- **Excerpts from a dataset**
▶
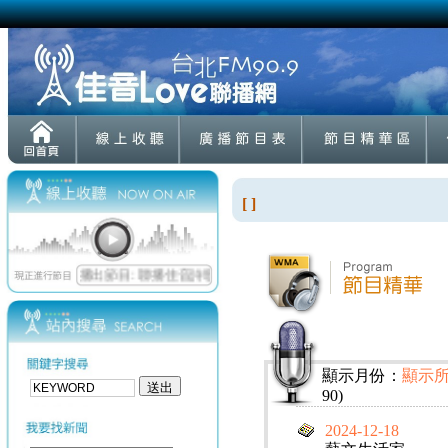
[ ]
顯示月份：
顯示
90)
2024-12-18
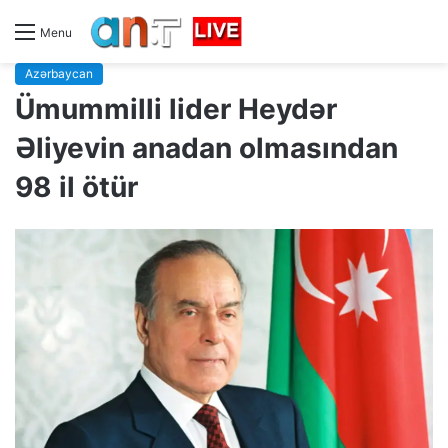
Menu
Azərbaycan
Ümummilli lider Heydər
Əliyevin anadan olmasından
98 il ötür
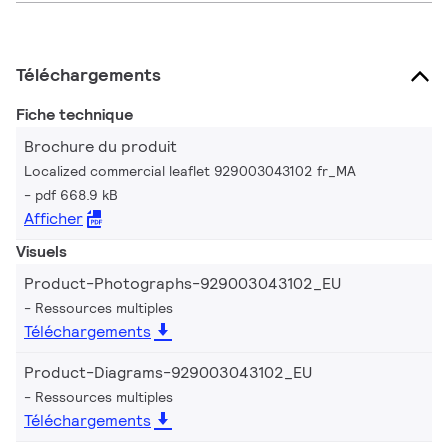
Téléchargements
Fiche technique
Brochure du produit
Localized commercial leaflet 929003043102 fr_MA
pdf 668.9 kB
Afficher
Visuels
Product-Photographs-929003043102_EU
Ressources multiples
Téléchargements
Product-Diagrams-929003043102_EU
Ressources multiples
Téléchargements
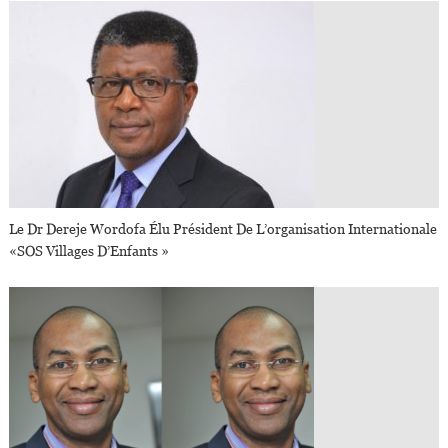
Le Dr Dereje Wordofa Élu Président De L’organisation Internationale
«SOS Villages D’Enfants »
◀
- **PROBLEM DESCRIPTION**
Reproduce every record above exactly, but leave out the pictures.

- **ANSWER FOR THE TASK**
[ ]
顯示月份：
顯示
90)
2024-12-18
Menu
Azərbaycan
Ümummilli lider Heydər
Əliyevin anadan olmasından
98 il ötür
Téléchargements
Fiche technique
Brochure du produit
Localized commercial leaflet 929003043102 fr_MA
pdf 668.9 kB
Afficher
Visuels
Product-Photographs-929003043102_EU
Ressources multiples
Téléchargements
Product-Diagrams-929003043102_EU
Ressources multiples
Téléchargements
Le Dr Dereje Wordofa Élu Président De L’organisation Internationale
«SOS Villages D’Enfants »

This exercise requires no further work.